I had an undergrad project student who was intending to try to replicate that result, but the problem was that Shen et al use MIGRAPHYLA and it became apparent that reconstructing the MIGRAPHYLA pipeline was not really an out-of-the-box install, and beyond the capacity of an undergrad. I don’t think Figure 4 is plausible. Having Senegal as the source of multiple independent dispersals ranging from 1966 to now, isn’t really plausible.
Looks like some serious outgroup rooting issues (similar to that discussed in http:doi.org//10.1371/currents.outbreaks.84eefe5ce43ec9dc0bf0670f7b8b417d ). With a very divergent outgroup the position that falls in the ingroup is essentially arbitrary and the inferences are entirely dependent on it. On the other hand the sequence data from before the 90s are likely to be lab passaged strains, susceptible to contamination and lab adaptation mutations. I would also be very sceptical of the ‘recombination’ events as they are single viruses (i.e., no evidence the mosaic pattern was transmitted). Likely lab generated artifacts as usual.

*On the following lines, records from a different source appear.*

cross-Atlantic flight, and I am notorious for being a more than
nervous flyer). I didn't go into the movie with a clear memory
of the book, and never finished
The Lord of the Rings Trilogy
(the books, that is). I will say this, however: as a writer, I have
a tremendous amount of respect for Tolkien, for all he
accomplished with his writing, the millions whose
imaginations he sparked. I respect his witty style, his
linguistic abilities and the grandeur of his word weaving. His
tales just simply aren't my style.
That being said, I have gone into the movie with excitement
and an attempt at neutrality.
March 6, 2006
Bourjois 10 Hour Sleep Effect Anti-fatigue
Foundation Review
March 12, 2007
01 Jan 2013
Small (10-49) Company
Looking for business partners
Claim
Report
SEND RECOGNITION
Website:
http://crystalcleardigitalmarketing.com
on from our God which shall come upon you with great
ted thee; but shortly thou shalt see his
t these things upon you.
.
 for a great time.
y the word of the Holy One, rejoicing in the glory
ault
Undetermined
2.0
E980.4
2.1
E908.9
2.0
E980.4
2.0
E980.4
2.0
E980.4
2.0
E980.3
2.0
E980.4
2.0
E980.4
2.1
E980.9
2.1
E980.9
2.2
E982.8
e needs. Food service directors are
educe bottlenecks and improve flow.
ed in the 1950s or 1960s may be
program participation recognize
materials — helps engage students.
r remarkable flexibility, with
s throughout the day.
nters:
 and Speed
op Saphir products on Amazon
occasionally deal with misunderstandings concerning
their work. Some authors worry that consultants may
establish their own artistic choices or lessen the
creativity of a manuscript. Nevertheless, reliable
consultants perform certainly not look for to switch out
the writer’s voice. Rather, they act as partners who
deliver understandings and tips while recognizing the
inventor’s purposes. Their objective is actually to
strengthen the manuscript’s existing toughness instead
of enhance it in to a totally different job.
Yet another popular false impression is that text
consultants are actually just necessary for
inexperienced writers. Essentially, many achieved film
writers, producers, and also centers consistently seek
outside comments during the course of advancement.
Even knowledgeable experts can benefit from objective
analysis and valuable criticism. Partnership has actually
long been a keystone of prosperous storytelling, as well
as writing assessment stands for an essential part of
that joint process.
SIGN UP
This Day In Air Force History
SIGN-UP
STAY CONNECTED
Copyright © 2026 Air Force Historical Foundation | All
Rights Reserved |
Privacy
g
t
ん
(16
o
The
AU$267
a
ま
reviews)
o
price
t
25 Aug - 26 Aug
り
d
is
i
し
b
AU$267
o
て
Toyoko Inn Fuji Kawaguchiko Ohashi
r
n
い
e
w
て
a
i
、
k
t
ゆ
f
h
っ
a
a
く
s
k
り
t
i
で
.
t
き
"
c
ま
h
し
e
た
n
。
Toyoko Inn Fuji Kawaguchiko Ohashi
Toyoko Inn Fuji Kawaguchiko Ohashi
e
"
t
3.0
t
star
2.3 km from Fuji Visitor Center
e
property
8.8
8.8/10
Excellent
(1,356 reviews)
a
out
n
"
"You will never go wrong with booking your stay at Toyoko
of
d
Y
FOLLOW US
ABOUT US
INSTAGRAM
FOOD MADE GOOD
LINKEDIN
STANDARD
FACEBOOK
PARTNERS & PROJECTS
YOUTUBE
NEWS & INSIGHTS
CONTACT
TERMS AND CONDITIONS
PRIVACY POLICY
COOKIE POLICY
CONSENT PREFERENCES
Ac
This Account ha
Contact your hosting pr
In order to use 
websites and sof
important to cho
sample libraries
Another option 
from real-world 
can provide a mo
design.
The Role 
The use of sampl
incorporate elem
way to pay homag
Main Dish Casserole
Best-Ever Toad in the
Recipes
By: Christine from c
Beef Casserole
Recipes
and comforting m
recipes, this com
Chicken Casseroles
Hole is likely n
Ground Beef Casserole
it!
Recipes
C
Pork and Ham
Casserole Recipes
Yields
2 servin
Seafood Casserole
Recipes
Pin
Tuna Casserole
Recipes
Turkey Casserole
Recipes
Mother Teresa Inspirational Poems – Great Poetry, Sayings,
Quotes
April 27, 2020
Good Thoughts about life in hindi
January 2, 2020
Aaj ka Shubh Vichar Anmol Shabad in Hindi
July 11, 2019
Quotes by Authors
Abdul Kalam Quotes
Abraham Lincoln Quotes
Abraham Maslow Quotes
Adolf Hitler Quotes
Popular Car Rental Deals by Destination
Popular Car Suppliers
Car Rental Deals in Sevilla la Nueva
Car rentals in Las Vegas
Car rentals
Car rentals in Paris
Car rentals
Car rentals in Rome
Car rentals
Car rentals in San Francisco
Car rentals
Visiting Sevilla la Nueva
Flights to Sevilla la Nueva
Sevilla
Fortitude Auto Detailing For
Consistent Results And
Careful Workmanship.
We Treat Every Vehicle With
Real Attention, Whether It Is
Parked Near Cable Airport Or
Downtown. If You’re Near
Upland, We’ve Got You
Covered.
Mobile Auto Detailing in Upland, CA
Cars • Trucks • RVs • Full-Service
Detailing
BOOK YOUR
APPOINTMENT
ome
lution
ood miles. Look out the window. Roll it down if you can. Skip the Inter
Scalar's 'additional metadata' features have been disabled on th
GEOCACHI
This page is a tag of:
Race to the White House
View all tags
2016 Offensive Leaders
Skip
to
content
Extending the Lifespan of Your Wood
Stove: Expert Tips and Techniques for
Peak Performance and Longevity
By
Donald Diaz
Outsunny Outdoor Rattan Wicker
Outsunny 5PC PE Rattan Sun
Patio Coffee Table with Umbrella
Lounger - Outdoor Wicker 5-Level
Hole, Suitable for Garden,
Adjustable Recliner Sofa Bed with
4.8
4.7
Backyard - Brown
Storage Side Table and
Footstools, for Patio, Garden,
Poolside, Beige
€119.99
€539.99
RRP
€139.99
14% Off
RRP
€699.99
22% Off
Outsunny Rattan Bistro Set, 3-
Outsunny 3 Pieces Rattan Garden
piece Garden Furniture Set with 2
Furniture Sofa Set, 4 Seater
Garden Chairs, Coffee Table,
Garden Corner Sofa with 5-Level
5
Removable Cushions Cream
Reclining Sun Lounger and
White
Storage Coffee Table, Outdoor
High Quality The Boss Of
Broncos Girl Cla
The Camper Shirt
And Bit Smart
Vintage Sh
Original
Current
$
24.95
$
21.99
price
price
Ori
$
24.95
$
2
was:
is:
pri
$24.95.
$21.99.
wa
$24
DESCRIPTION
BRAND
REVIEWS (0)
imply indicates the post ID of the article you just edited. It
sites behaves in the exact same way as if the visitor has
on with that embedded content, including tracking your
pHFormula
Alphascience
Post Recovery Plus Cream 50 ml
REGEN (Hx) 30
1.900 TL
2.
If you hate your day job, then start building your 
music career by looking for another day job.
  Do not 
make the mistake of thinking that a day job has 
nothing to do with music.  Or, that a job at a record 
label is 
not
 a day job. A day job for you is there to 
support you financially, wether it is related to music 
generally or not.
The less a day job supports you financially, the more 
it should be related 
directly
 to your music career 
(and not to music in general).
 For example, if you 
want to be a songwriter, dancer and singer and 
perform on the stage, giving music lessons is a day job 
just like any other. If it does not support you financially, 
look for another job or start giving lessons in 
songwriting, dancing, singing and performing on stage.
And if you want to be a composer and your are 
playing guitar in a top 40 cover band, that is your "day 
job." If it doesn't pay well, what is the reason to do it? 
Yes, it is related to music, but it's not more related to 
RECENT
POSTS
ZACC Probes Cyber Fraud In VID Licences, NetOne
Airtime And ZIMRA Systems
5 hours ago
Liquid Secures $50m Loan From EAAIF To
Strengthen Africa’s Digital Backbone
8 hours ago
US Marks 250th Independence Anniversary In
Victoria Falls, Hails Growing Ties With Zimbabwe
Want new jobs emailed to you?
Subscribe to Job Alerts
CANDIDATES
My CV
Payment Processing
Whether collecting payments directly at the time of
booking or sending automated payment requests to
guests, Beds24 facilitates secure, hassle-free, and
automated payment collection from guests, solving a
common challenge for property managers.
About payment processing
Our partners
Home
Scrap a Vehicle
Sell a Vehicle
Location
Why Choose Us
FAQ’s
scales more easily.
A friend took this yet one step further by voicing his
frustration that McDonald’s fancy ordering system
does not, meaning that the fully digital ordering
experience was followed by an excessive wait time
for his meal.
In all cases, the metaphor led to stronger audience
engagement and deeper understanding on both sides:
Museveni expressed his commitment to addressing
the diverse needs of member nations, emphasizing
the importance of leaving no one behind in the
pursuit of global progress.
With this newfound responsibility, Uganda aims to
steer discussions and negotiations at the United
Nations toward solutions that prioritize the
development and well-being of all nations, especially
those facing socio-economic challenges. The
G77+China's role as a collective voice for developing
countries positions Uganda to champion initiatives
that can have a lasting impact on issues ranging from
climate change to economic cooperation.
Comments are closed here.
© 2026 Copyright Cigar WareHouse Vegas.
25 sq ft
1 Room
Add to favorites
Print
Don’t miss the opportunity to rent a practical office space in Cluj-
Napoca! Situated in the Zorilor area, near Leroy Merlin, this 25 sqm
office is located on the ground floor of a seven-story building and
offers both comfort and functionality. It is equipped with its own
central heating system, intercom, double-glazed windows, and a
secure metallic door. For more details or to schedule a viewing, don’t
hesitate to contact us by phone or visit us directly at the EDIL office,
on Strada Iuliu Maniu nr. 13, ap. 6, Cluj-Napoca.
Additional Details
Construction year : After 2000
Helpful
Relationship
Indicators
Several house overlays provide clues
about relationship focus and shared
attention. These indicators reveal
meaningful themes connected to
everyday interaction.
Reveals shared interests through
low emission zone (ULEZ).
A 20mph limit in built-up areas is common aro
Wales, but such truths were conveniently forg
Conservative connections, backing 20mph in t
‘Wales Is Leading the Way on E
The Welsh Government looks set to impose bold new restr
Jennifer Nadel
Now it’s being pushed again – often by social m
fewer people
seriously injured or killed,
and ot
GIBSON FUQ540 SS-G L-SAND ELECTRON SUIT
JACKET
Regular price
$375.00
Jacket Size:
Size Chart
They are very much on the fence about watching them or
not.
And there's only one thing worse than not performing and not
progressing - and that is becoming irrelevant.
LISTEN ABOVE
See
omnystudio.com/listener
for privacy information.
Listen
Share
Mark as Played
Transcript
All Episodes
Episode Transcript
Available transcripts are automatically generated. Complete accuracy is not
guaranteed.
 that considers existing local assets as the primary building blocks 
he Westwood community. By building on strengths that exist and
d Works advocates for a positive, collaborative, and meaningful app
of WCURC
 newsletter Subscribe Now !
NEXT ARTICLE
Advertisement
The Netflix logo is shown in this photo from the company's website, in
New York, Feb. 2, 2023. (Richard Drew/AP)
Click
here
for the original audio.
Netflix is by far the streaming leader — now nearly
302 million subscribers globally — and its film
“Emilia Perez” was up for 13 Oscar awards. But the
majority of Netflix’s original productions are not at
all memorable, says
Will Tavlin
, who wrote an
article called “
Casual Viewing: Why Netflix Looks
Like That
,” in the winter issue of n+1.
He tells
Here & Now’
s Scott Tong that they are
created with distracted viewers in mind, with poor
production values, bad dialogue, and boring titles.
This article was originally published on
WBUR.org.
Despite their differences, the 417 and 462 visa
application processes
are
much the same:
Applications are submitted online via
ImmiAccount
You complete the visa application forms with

Here is a project idea for a student - go through each of the Zika sequences so far and try to work out what problems they each have - recurrent NS mutations suggesting cell adaptation, mosaics on primer boundaries, likely contamination because two supposedly temporally or spatially separated sequences are identical and sequenced in the same lab, etc. Mike Worobey did something similar for supposedly old flu sequences a while back.
I would bet that Andrew’s idea that outgroup rooting is the problem, is the correct answer. I don’t think it is necessary to reproduce the results using MIGRAPHYLA, it would be good to reproduce the trees with and without Spondweni virus as the outgroup. The tree at the top of this thread, showing a pre-1900 common ancestor for the Asian/American and African lineages seems certain to be the correct topology given what is known about Zika in Asia in the WWII era. I built trees from complete genomes of Zika plus Spondweni and Dengue and other viruses and my trees also misrooted the Zika clades when those other viruses were in the alignment. I am not sure if it is a classic “long branches attract” problem, but it might be because there is more diversity in the African clades than within the Asia/Americas clade.